Records from a data source:
Content starts

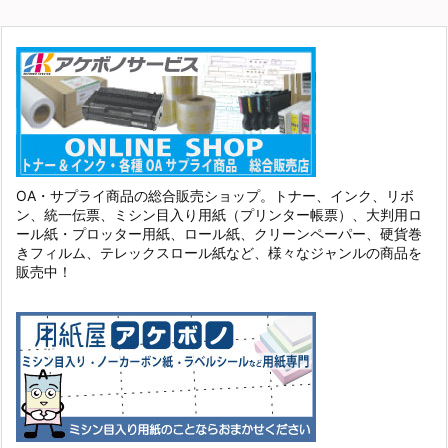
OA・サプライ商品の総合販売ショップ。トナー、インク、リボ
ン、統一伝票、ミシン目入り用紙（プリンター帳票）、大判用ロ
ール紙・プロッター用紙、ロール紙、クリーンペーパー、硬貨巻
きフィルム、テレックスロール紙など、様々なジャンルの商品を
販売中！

Content ends
Content starts

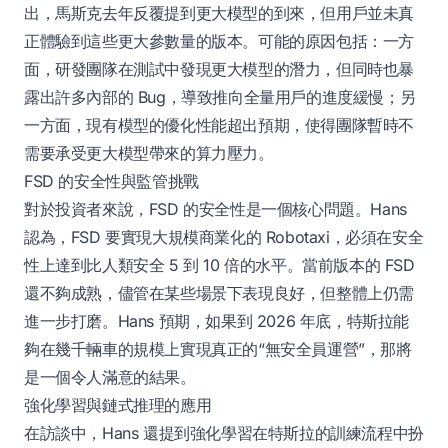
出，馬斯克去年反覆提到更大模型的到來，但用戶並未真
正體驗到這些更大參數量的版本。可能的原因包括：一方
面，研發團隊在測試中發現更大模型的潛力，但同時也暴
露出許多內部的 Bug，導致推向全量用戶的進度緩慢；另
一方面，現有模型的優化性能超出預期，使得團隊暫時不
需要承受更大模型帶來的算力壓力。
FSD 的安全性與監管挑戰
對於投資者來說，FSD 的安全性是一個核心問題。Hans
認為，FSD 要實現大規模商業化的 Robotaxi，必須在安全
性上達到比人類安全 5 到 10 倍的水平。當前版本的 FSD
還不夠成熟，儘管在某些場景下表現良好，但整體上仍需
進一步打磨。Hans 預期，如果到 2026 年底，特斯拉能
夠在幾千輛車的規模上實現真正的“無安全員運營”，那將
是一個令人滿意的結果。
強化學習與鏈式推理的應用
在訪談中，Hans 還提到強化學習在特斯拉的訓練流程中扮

Content ends

Written task:
Would you copy, unchanged, the stretch of the records above that begins at the line containing "一方面，現有模型的優化性能超出預期，使得團隊暫時不" and ends at the line containing "在訪談中，Hans 還提到強化學習在特斯拉的訓練流程中扮", and only that?

Output for this exercise:
一方面，現有模型的優化性能超出預期，使得團隊暫時不
需要承受更大模型帶來的算力壓力。
FSD 的安全性與監管挑戰
對於投資者來說，FSD 的安全性是一個核心問題。Hans
認為，FSD 要實現大規模商業化的 Robotaxi，必須在安全
性上達到比人類安全 5 到 10 倍的水平。當前版本的 FSD
還不夠成熟，儘管在某些場景下表現良好，但整體上仍需
進一步打磨。Hans 預期，如果到 2026 年底，特斯拉能
夠在幾千輛車的規模上實現真正的“無安全員運營”，那將
是一個令人滿意的結果。
強化學習與鏈式推理的應用
在訪談中，Hans 還提到強化學習在特斯拉的訓練流程中扮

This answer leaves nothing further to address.